Sever’s disease is ultimately a self-limiting condition that resolves with maturation and closure of the apophysis.

  • Footwear should be well-maintained and up-to-date. A rehabilitation regimen is essential and should include heel cord stretching in addition to dorsiflexor strengthening. If pain does not respond to conservative measures, a walking boot or short leg cast may be used for short-term immobilization. Symptoms are usually self-limited with improvement within 6 to 12 months and complete resolution with apophyseal closure. There is no role for injection therapy or surgical intervention in the treatment of Sever’s disease. There are no long-term complications, and the prognosis is excellent.

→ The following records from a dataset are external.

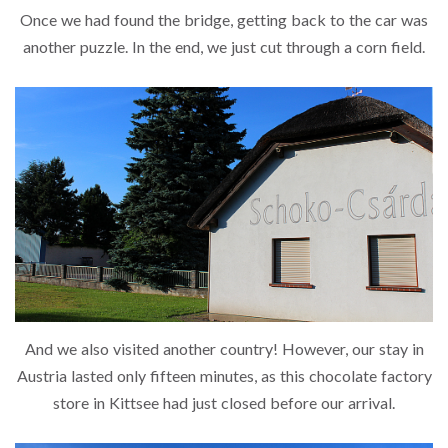
Once we had found the bridge, getting back to the car was
another puzzle. In the end, we just cut through a corn field.
And we also visited another country! However, our stay in
Austria lasted only fifteen minutes, as this chocolate factory
store in Kittsee had just closed before our arrival.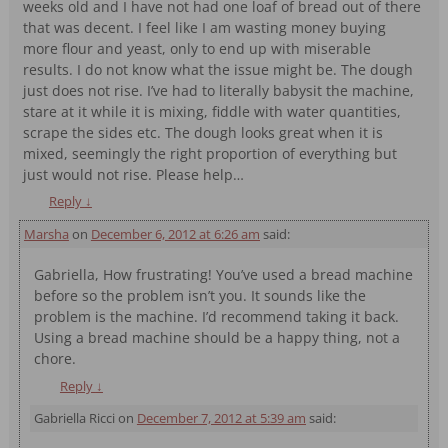
weeks old and I have not had one loaf of bread out of there
that was decent. I feel like I am wasting money buying
more flour and yeast, only to end up with miserable
results. I do not know what the issue might be. The dough
just does not rise. I’ve had to literally babysit the machine,
stare at it while it is mixing, fiddle with water quantities,
scrape the sides etc. The dough looks great when it is
mixed, seemingly the right proportion of everything but
just would not rise. Please help…
Reply
↓
Marsha
on
December 6, 2012 at 6:26 am
said:
Gabriella, How frustrating! You’ve used a bread machine
before so the problem isn’t you. It sounds like the
problem is the machine. I’d recommend taking it back.
Using a bread machine should be a happy thing, not a
chore.
Reply
↓
Gabriella Ricci
on
December 7, 2012 at 5:39 am
said: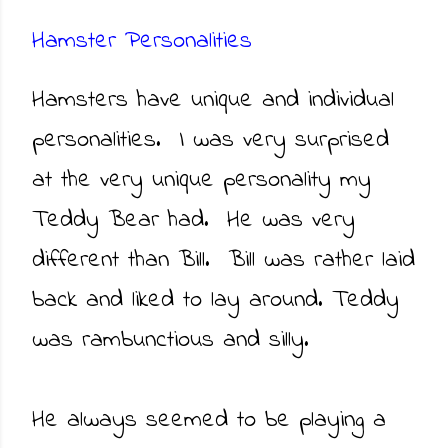
Hamster Personalities
Hamsters have unique and individual
personalities. I was very surprised
at the very unique personality my
Teddy Bear had. He was very
different than Bill. Bill was rather laid
back and liked to lay around. Teddy
was rambunctious and silly.
He always seemed to be playing a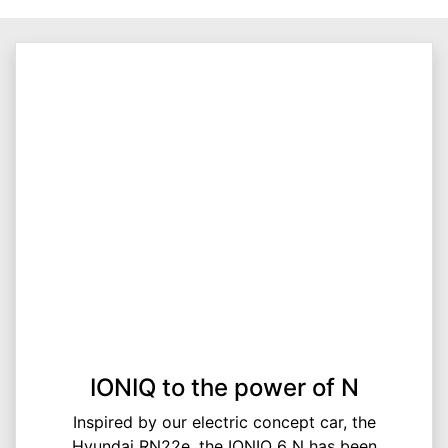
IONIQ to the power of N
Inspired by our electric concept car, the
Hyundai RN22e, the IONIQ 6 N has been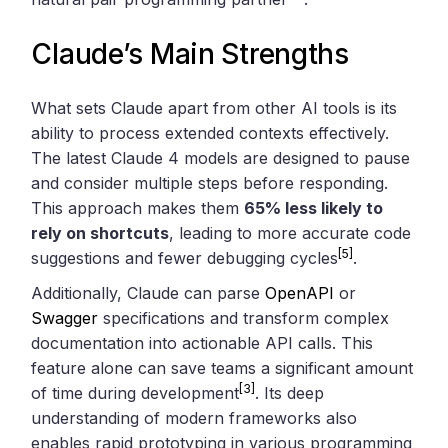
Claude’s Main Strengths
What sets Claude apart from other AI tools is its
ability to process extended contexts effectively.
The latest Claude 4 models are designed to pause
and consider multiple steps before responding.
This approach makes them
65% less likely to
rely on shortcuts
, leading to more accurate code
[5]
suggestions and fewer debugging cycles
.
Additionally, Claude can parse
OpenAPI
or
Swagger
specifications and transform complex
documentation into actionable API calls. This
feature alone can save teams a significant amount
[3]
of time during development
. Its deep
understanding of modern frameworks also
enables rapid prototyping in various programming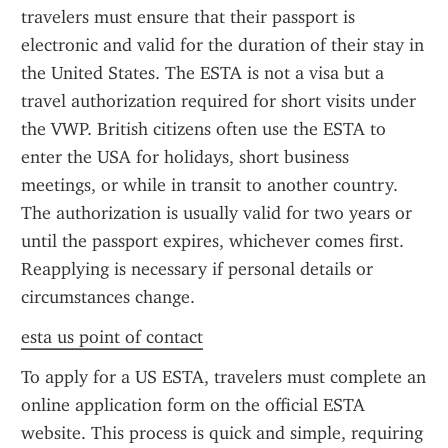
travelers must ensure that their passport is 
electronic and valid for the duration of their stay in 
the United States. The ESTA is not a visa but a 
travel authorization required for short visits under 
the VWP. British citizens often use the ESTA to 
enter the USA for holidays, short business 
meetings, or while in transit to another country. 
The authorization is usually valid for two years or 
until the passport expires, whichever comes first. 
Reapplying is necessary if personal details or 
circumstances change.
esta us point of contact
To apply for a US ESTA, travelers must complete an 
online application form on the official ESTA 
website. This process is quick and simple, requiring 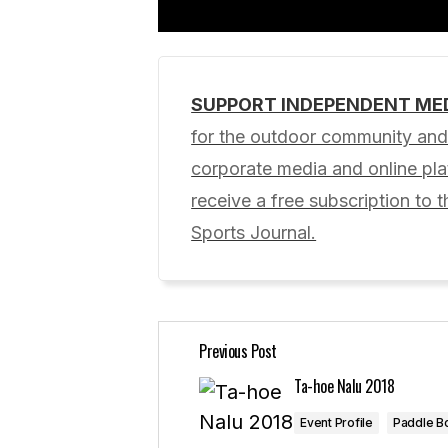
SUPPORT INDEPENDENT ME
Your email address will not be pub
for the outdoor community and 
corporate media and online p
Comment
*
receive a free subscription to t
Sports Journal.
Your Name
*
Previous Post
Save my name, email, and website 
for the next time I comment.
Ta-hoe Nalu 2018
Event Profile
Paddle B
Submit Comment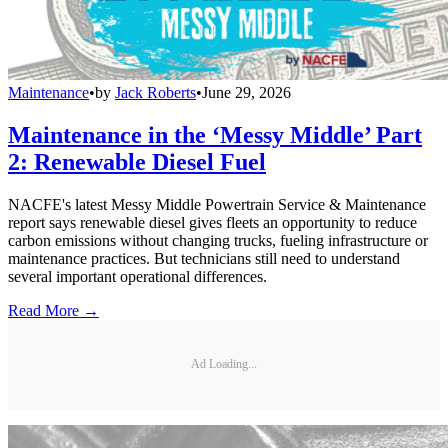
Maintenance
•
by
Jack Roberts
•
June 29, 2026
Maintenance in the ‘Messy Middle’ Part
2: Renewable Diesel Fuel
NACFE's latest Messy Middle Powertrain Service & Maintenance
report says renewable diesel gives fleets an opportunity to reduce
carbon emissions without changing trucks, fueling infrastructure or
maintenance practices. But technicians still need to understand
several important operational differences.
Read More →
Ad Loading...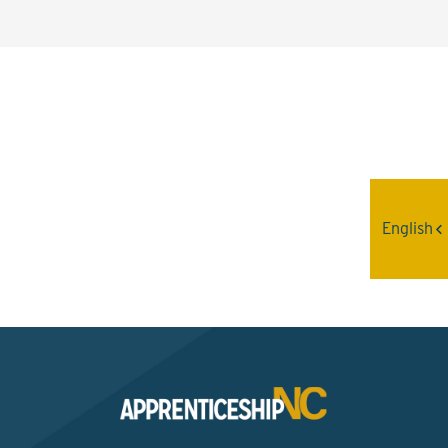
Interested? Contact the
Program Sponsor
English
Send An Email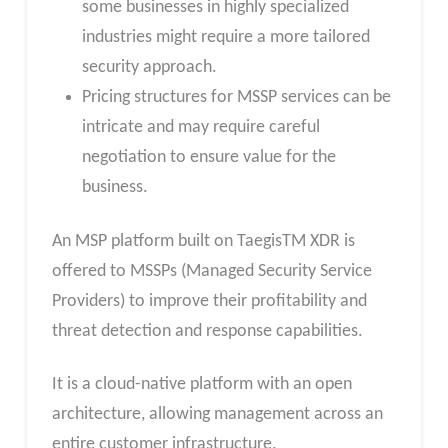
some businesses in highly specialized
industries might require a more tailored
security approach.
Pricing structures for MSSP services can be
intricate and may require careful
negotiation to ensure value for the
business.
An MSP platform built on TaegisTM XDR is
offered to MSSPs (Managed Security Service
Providers) to improve their profitability and
threat detection and response capabilities.
It is a cloud-native platform with an open
architecture, allowing management across an
entire customer infrastructure.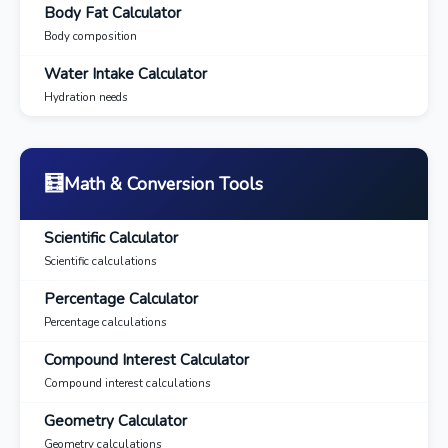
Body Fat Calculator
Body composition
Water Intake Calculator
Hydration needs
🧮
Math & Conversion Tools
Scientific Calculator
Scientific calculations
Percentage Calculator
Percentage calculations
Compound Interest Calculator
Compound interest calculations
Geometry Calculator
Geometry calculations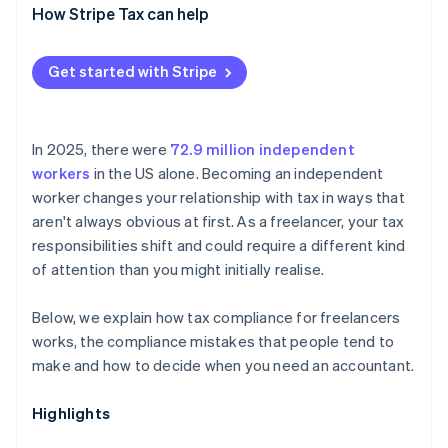
How Stripe Tax can help
Get started with Stripe
In 2025, there were
72.9 million independent
workers
in the US alone. Becoming an independent
worker changes your relationship with tax in ways that
aren't always obvious at first. As a freelancer, your tax
responsibilities shift and could require a different kind
of attention than you might initially realise.
Below, we explain how tax compliance for freelancers
works, the compliance mistakes that people tend to
make and how to decide when you need an accountant.
Highlights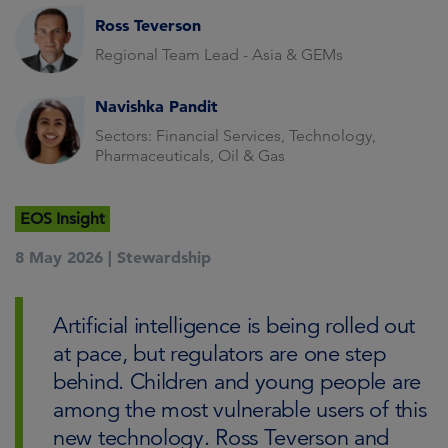
Ross Teverson
Regional Team Lead - Asia & GEMs
Navishka Pandit
Sectors: Financial Services, Technology,
Pharmaceuticals, Oil & Gas
EOS Insight
8 May 2026 |
Stewardship
Artificial intelligence is being rolled out
at pace, but regulators are one step
behind. Children and young people are
among the most vulnerable users of this
new technology. Ross Teverson and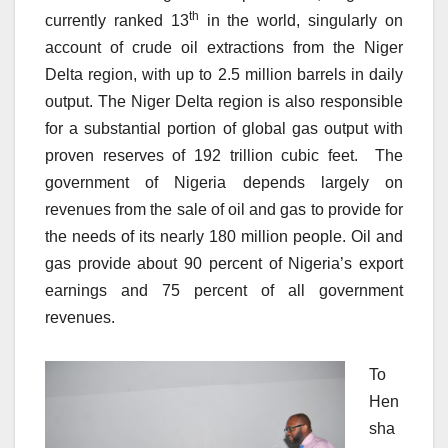
th
currently ranked 13
in the world, singularly on
account of crude oil extractions from the Niger
Delta region, with up to 2.5 million barrels in daily
output. The Niger Delta region is also responsible
for a substantial portion of global gas output with
proven reserves of 192 trillion cubic feet. The
government of Nigeria depends largely on
revenues from the sale of oil and gas to provide for
the needs of its nearly 180 million people. Oil and
gas provide about 90 percent of Nigeria’s export
earnings and 75 percent of all government
revenues.
To
Hen
sha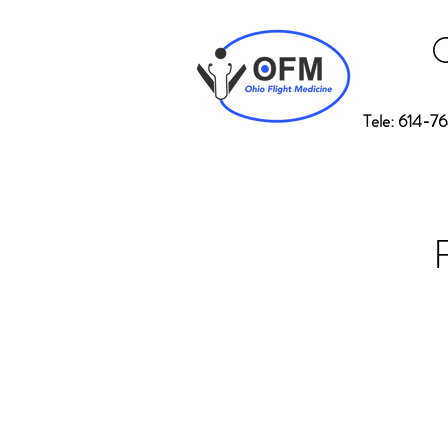
Tele: 614-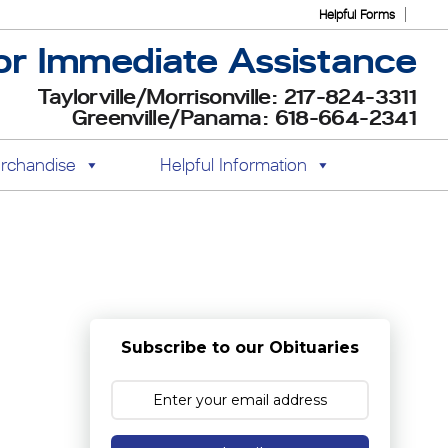
Helpful Forms
or Immediate Assistance
Taylorville/Morrisonville: 217-824-3311
Greenville/Panama: 618-664-2341
rchandise
Helpful Information
Subscribe to our Obituaries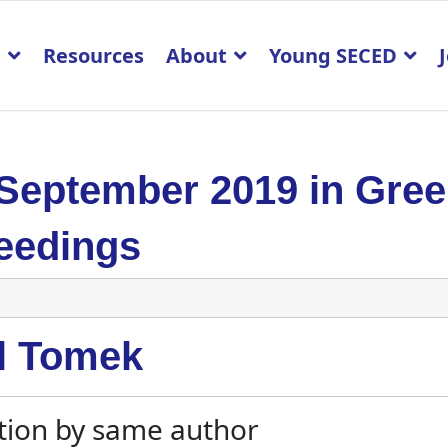
p
Resources
About
Young SECED
 September 2019 in Gre
eedings
l Tomek
tion by same author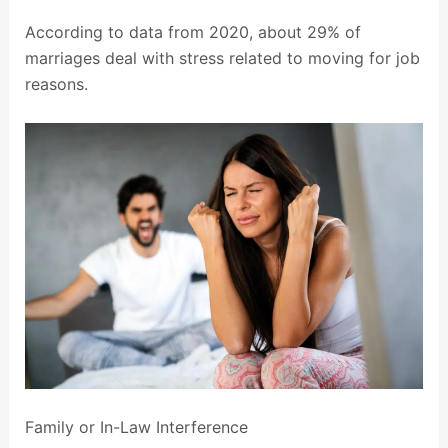
According to data from 2020, about 29% of
marriages deal with stress related to moving for job
reasons.
Family or In-Law Interference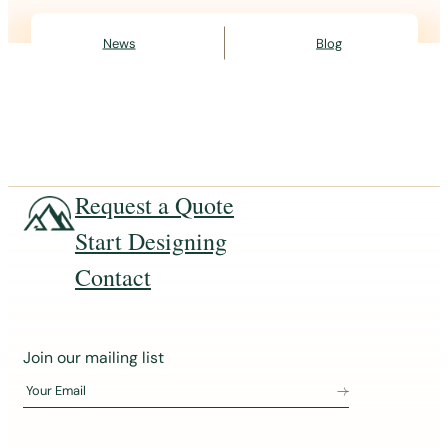
News
Blog
Request a Quote
Start Designing
Contact
J
Join our mailing list
o
Your Email
i
n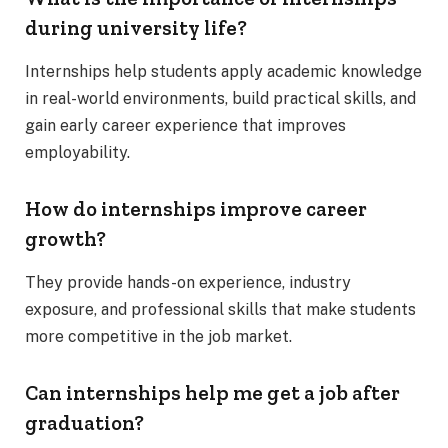
during university life?
Internships help students apply academic knowledge
in real-world environments, build practical skills, and
gain early career experience that improves
employability.
How do internships improve career
growth?
They provide hands-on experience, industry
exposure, and professional skills that make students
more competitive in the job market.
Can internships help me get a job after
graduation?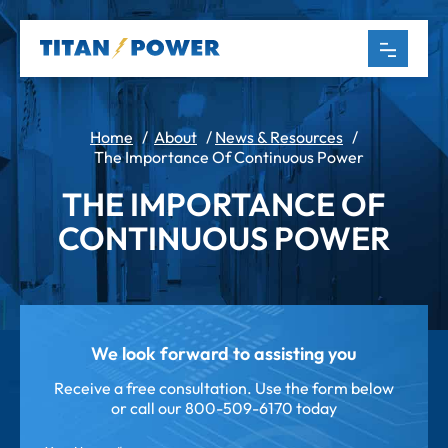
Home
/
About
/
News & Resources
/
The Importance Of Continuous Power
THE IMPORTANCE OF
CONTINUOUS POWER
We look forward to assisting you
Receive a free consultation. Use the form below
or call our
800-509-6170 today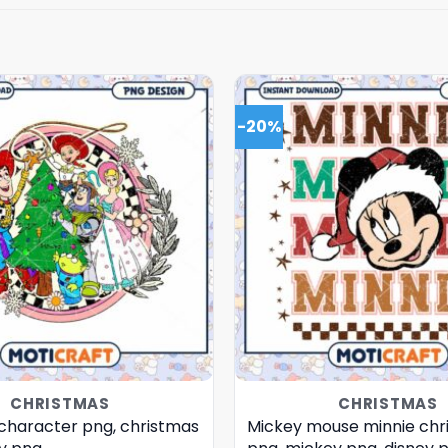
-20%
CHRISTMAS
CHRISTMAS
 character png, christmas
Mickey mouse minnie chr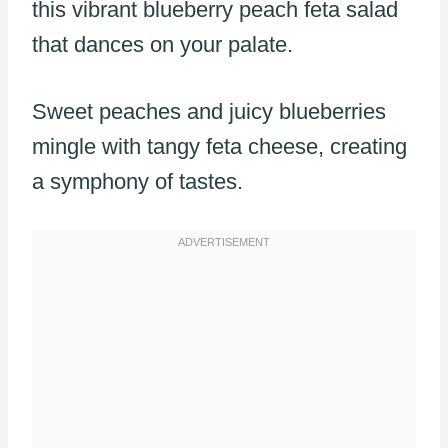
this vibrant blueberry peach feta salad
that dances on your palate.
Sweet peaches and juicy blueberries
mingle with tangy feta cheese, creating
a symphony of tastes.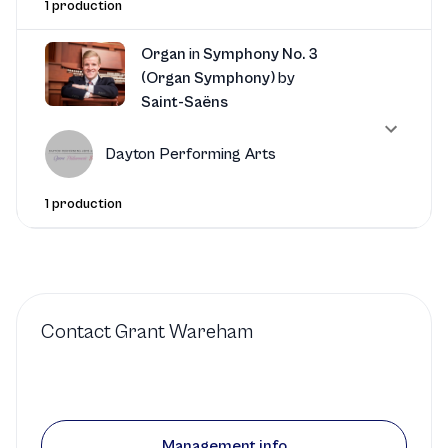
1 production
Organ
in
Symphony No. 3
(Organ Symphony)
by
Saint-Saëns
Dayton Performing Arts
1 production
Contact
Grant Wareham
Management info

Physical Therapy Management for Calcaneal Apophysitis

The practitioner should inform the patient and the patient’s parents that this is not a dangerous disorder and that it will resolve spontaneously as the patient matures (16-18 years old). Treatment depends on the severity of the child’s symptoms. The condition is self-limiting, thus the patient’s activity level should be limited only by pain. Treatment is quite varied.

Treatment

  • Relative Rest/ Modified rest or cessation of sports.
  • Cryotherapy.
  • Stretching Triceps Surae and strengthen extensors.
  • Nighttime dorsiflexion splints (often used for plantar fasciitis, relieve the symptoms and help to maintain flexibility).
  • Plantar fascial stretching
  • Gentle mobilizations to the subtalar joint and forefoot area.
  • Heel lifts, Orthoses (all types, heel cups, heel foam), padding for shock absorption or strapping of heel: to decrease impact shock.
  • Electrical stimulation in the form of Russian stimulation sine wave modulated at 2500 Hz with a 12 second on time and an 8 second off time with a 33-second ramp.
  • Advise to wear supportive shoes.
  • Ultrasound, nonsteroidal anti-inflammatory drugs.
  • Casting (2-4 weeks) or Crutches (sever cases): symptom control.
  • Corticosteroid injections are not recommended.
  • Ketoprofen Gel as an addition to treatment.
  • Symptoms usually resolve in a few weeks to 2 months after therapy is initiated. In order to prevent calcaneal apophysitis when returning to sports (after successful treatment and full recovery), icing and stretching after activity are most indicated.
  • Respectable opinion and poorly conducted retrospective case series make up the majority of evidence on this condition. The level of evidence for most of what we purport to know about Sever’s disease is at such a level that prospective, well-designed studies are a necessity to allow any confidence in describing this condition and its treatment.